# Kyle Korver



## cujays108 (Oct 23, 2003)

I saw that when the Sixers released their "players to protect list" for the expansion draft KK was on it. This is good news. He is probably the hardest working player on the team. He is here in OMaha already working out with the strength coach at Creighton Prep High school hoping to improve his cahnces at more playing time for next year. Do you think he could make a career of being a three-point shooter, a la steve kerr and others. I know his defense might be suspect, but he is working hard on quickness.


----------



## Marcus13 (Jul 17, 2002)

> Originally posted by <b>cujays108</b>!
> I saw that when the Sixers released their "players to protect list" for the expansion draft KK was on it. This is good news. He is probably the hardest working player on the team. He is here in OMaha already working out with the strength coach at Creighton Prep High school hoping to improve his cahnces at more playing time for next year. Do you think he could make a career of being a three-point shooter, a la steve kerr and others. I know his defense might be suspect, but he is working hard on quickness.


They already released a list of players they want to protect?


----------



## MJG (Jun 29, 2003)

*Re: Re: Kyle Korver*



> Originally posted by <b>Marcus13</b>!
> 
> 
> They already released a list of players they want to protect?


Heh that's what I'm more interested in. Considering the number of poor contracts on the Sixers that Charlotte would never even consider, I think that Korver was a pretty obvious guy to protect.

So cujays108, where's the list of who to protect? The Sixers don't exactly look like a prime candidate to have someone taken from them, but it'd still be interesting to see.


----------



## cujays108 (Oct 23, 2003)
# # #
▸ EXERCISE: Translate this sentence from the Kyle Korver thread into Spanish: "He is probably the hardest working player on the team." The records have nothing to do with the Kyle Korver thread.

▸ MATERIAL PROVIDED:
# # #
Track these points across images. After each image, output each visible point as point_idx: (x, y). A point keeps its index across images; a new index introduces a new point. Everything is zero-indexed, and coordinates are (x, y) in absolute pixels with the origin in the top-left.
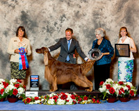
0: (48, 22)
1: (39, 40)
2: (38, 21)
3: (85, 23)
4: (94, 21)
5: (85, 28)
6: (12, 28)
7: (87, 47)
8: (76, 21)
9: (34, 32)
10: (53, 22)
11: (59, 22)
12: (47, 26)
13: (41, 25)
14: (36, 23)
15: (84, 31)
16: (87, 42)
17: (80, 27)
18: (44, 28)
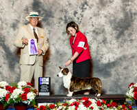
0: (66, 11)
1: (55, 34)
2: (53, 10)
3: (112, 12)
4: (124, 10)
5: (112, 18)
6: (22, 19)
7: (114, 41)
8: (101, 9)
9: (48, 24)
10: (72, 11)
11: (79, 11)
12: (65, 17)
13: (57, 15)
14: (51, 12)
15: (111, 22)
16: (115, 35)
17: (105, 17)
18: (61, 19)
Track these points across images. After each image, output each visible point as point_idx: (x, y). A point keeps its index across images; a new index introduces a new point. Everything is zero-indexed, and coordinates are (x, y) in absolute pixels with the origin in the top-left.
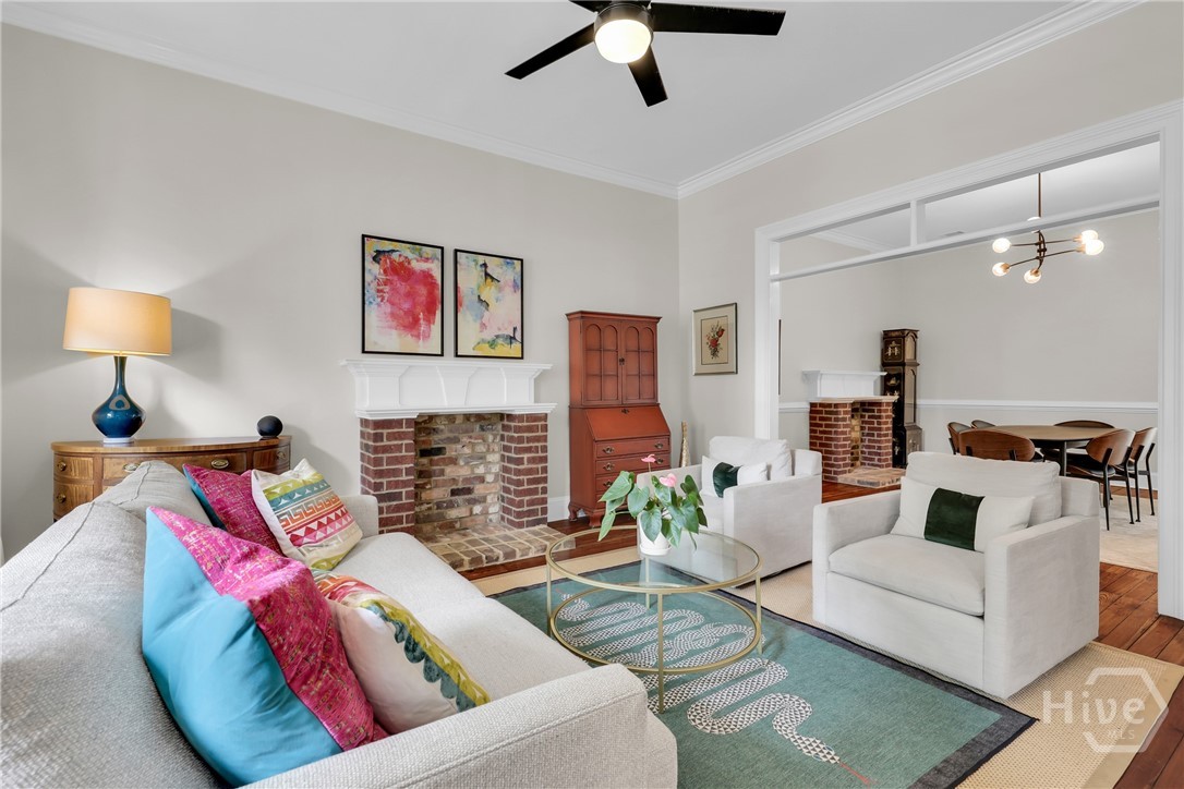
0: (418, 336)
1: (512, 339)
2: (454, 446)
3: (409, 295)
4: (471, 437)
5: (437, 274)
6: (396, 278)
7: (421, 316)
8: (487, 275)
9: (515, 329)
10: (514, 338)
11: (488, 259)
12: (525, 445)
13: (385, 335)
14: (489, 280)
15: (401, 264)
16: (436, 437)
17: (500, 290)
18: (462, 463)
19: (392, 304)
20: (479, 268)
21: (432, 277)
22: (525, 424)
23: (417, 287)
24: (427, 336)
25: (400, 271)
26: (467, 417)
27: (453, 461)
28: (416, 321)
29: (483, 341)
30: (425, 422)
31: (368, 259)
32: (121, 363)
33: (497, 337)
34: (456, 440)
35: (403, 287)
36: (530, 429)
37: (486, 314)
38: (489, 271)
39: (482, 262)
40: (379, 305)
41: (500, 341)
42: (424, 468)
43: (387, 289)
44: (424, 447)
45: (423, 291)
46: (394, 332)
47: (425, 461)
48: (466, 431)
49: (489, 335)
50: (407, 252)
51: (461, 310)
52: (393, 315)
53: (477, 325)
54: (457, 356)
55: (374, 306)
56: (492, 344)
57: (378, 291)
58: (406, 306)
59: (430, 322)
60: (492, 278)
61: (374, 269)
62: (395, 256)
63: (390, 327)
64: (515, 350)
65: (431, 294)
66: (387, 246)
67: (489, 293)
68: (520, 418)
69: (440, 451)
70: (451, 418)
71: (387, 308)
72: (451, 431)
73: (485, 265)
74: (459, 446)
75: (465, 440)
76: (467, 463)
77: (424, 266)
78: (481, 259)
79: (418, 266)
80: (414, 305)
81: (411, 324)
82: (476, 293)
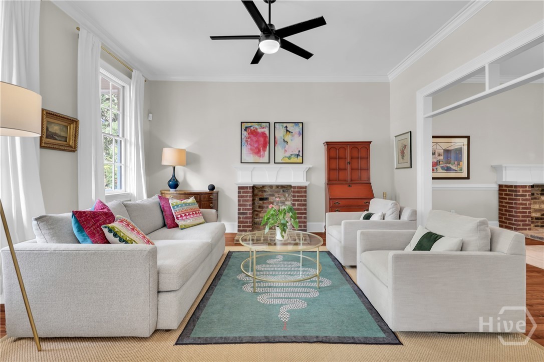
# # #
▸ TASK RESULT: Probablemente es el jugador más trabajador del equipo.